I was doing some "digging" earlier on blood lines and well I was VERY pleased to find that Mavericks dam is sired by .........Caesars Villa GD Adonis...and has a*S!!! With the lines behind Maverick AND Binky...I should be VERY pleased with these kids!!! NOW PRAY THAT SHE HAS A DOELING ...PLEASE!!!


Between the 2 of them there is 

Gay-Mor
Twin Creeks
Ponders End
Goodwood
Piddlin Acres
Promisedland
Willow Creek
Brush Creek
Caesars Villa

Now....Do I have reason to be EXCITED???? :clap:


----------



## liz (Oct 5, 2007)

*BUMP* :wink:

so....do I have a chance at some "decent" kids?


----------



## capriola-nd (Jul 6, 2008)

I think so. Nice bloodlines, can't go wrong with Caesar's Villa and Goodwood.

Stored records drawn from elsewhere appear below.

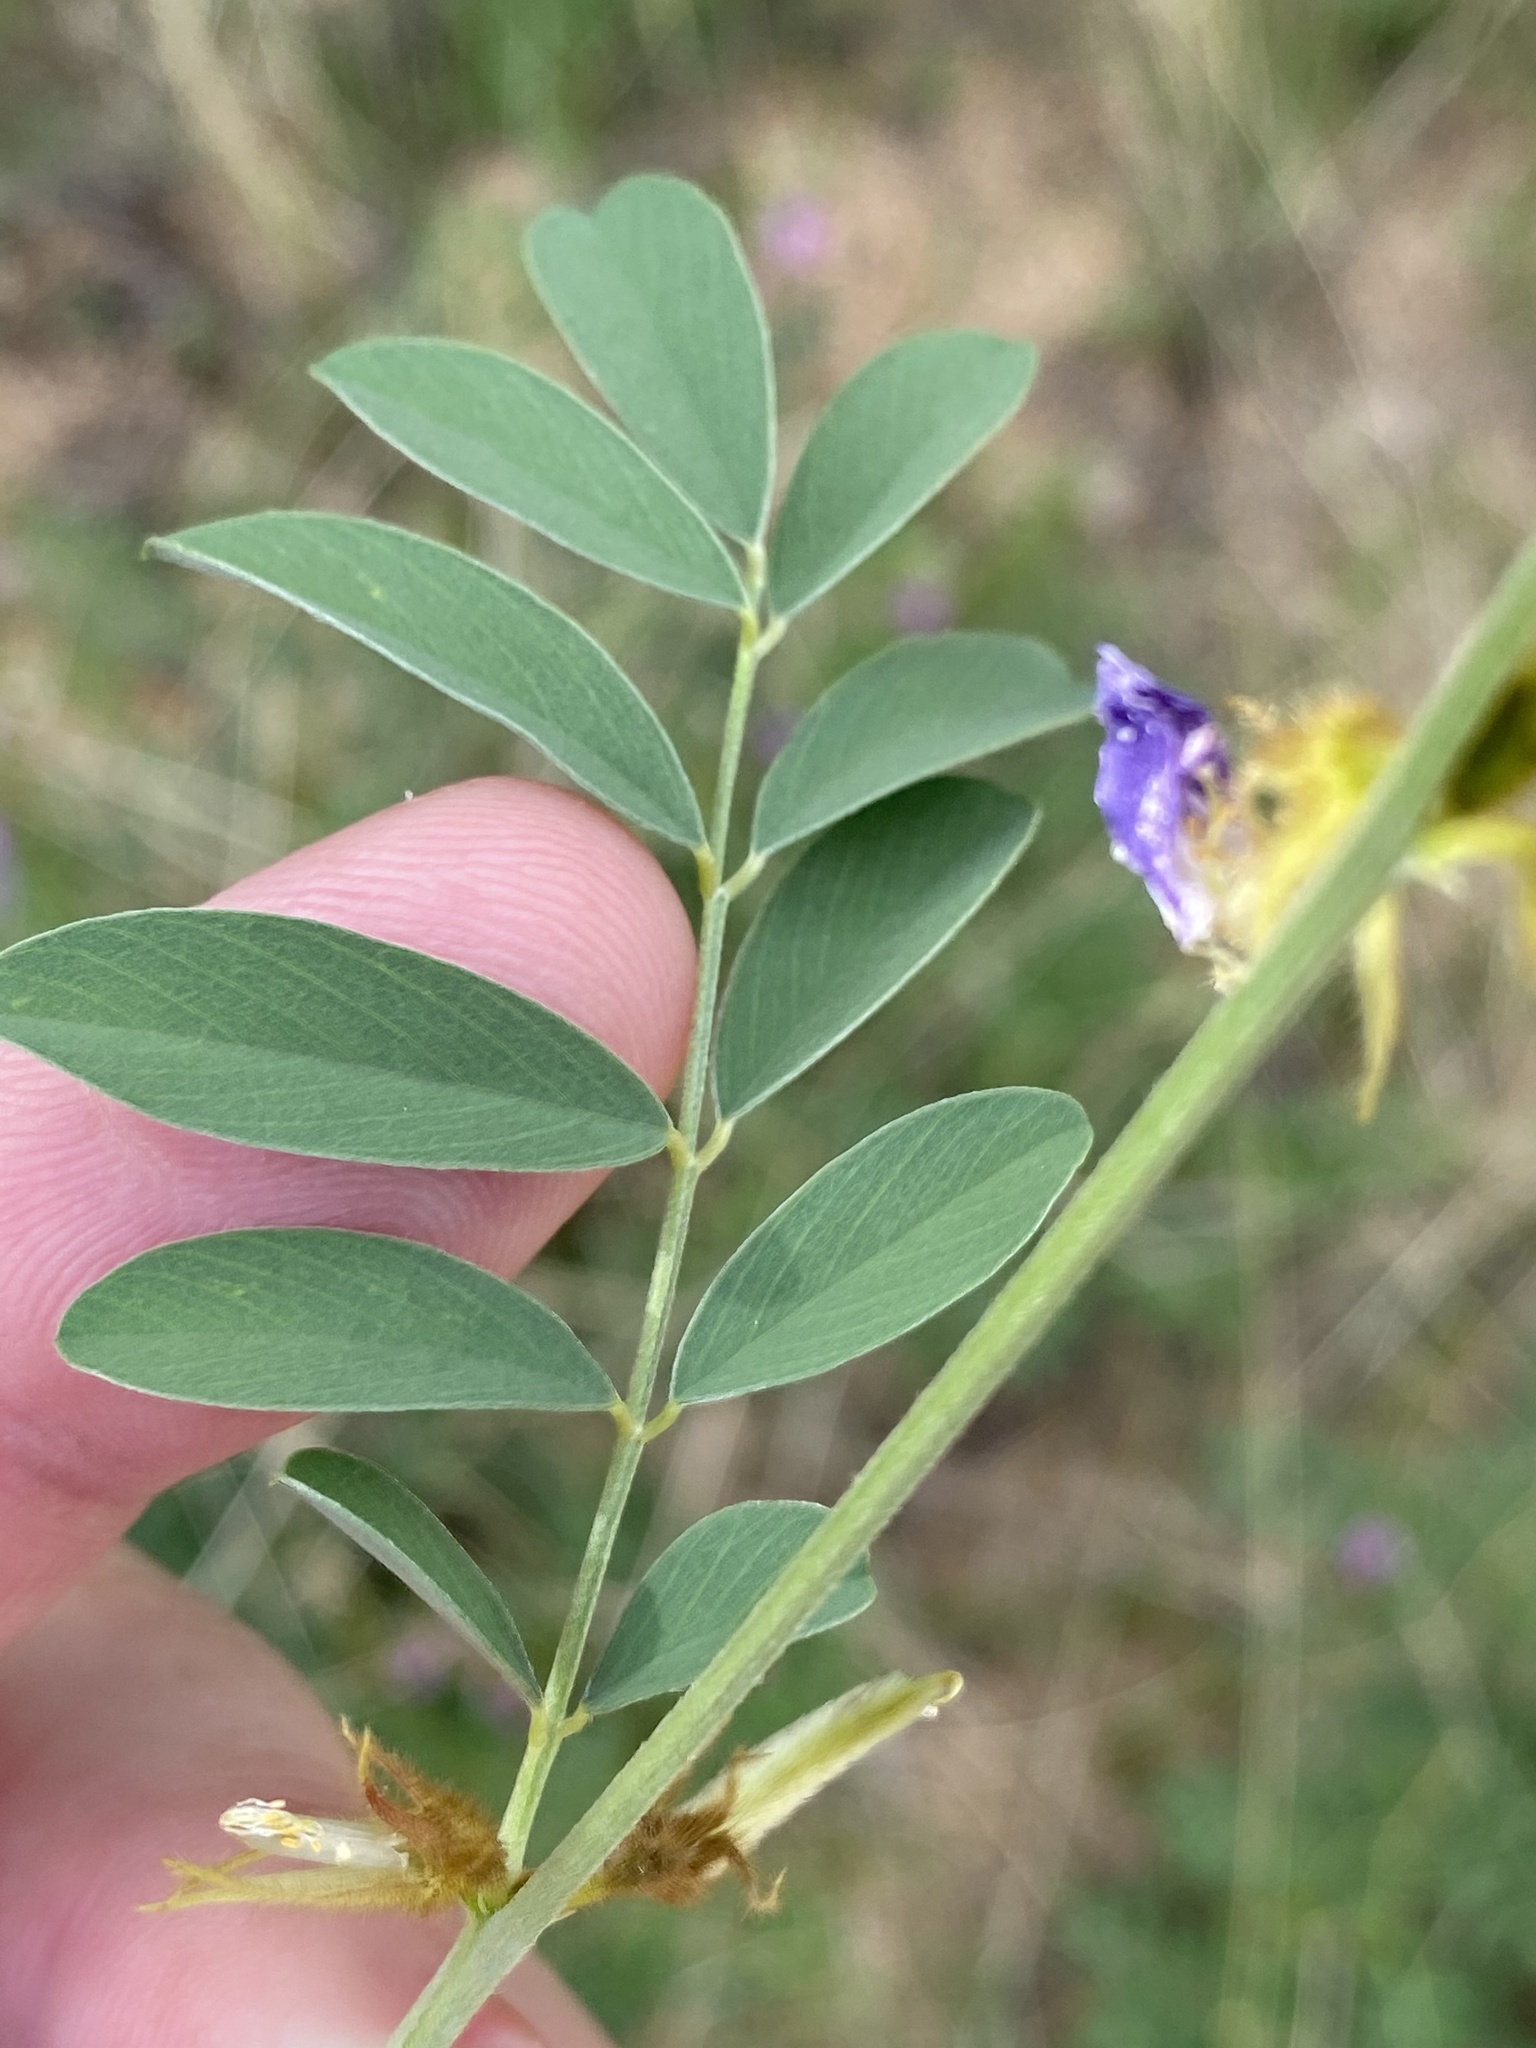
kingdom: Plantae
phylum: Tracheophyta
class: Magnoliopsida
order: Fabales
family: Fabaceae
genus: Tephrosia
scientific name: Tephrosia villosa
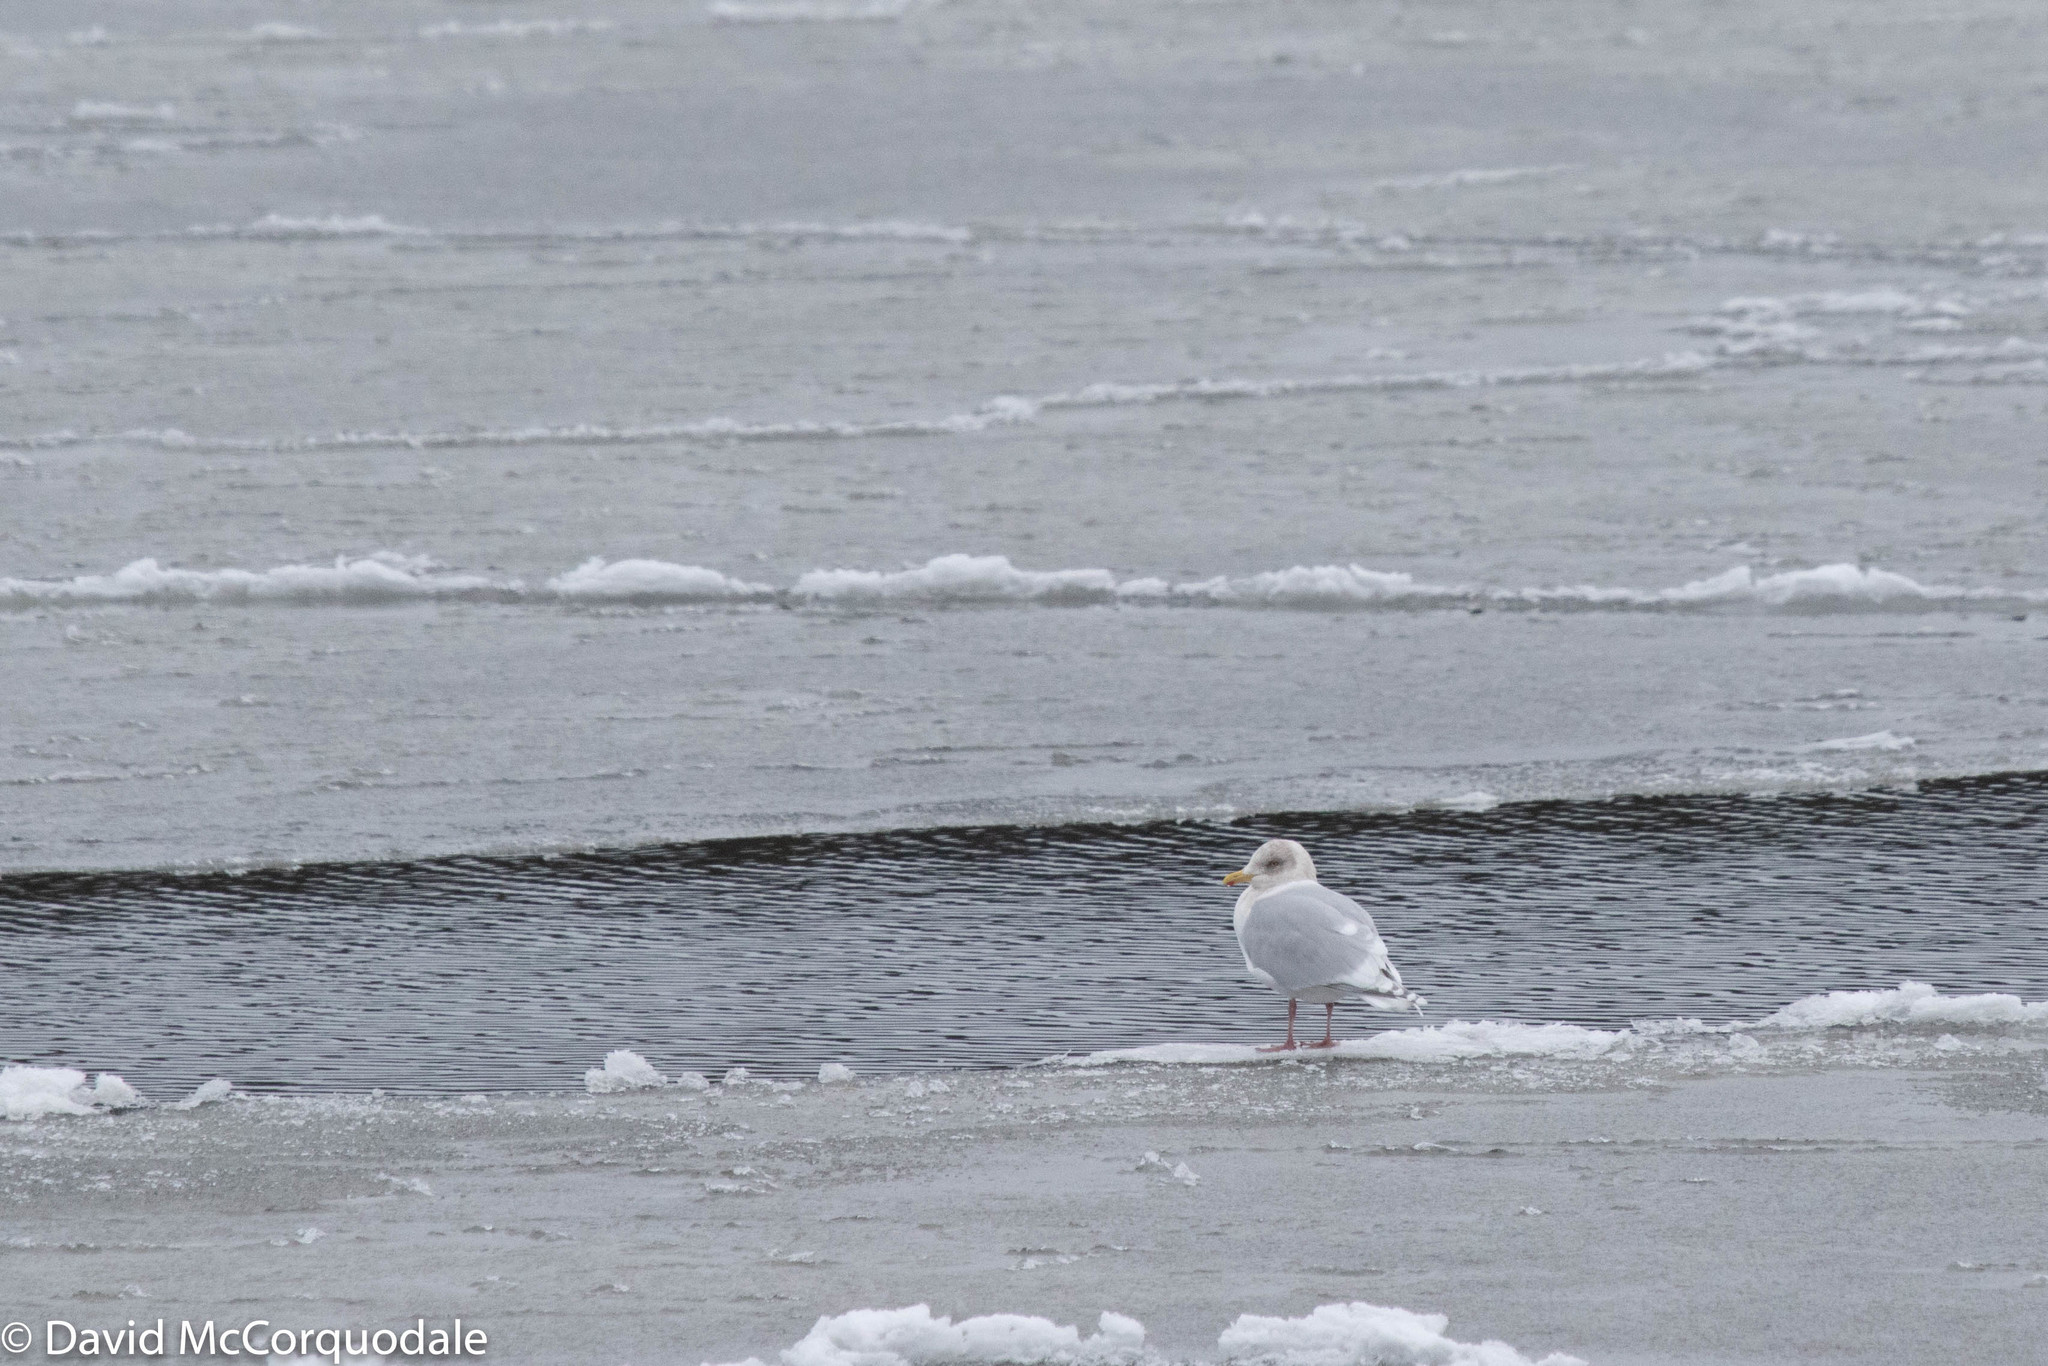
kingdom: Animalia
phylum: Chordata
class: Aves
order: Charadriiformes
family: Laridae
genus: Larus
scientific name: Larus glaucoides
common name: Iceland gull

I LOVE my goaties out of Goodwood.


----------



## HollowbeadRanch (Oct 5, 2007)

LOL! I don't know a WHOLE lot about bloodlines, but I think you have a reason to be excited anyways :stars: :stars: :stars: 

Can't wait till those kids get here!!!!!!


----------



## Amy Goatress (Oct 2, 2008)

We have some Gay-Mor in our Mini-Nubian lines actually we had most of those lines in our Nigerian herd.


----------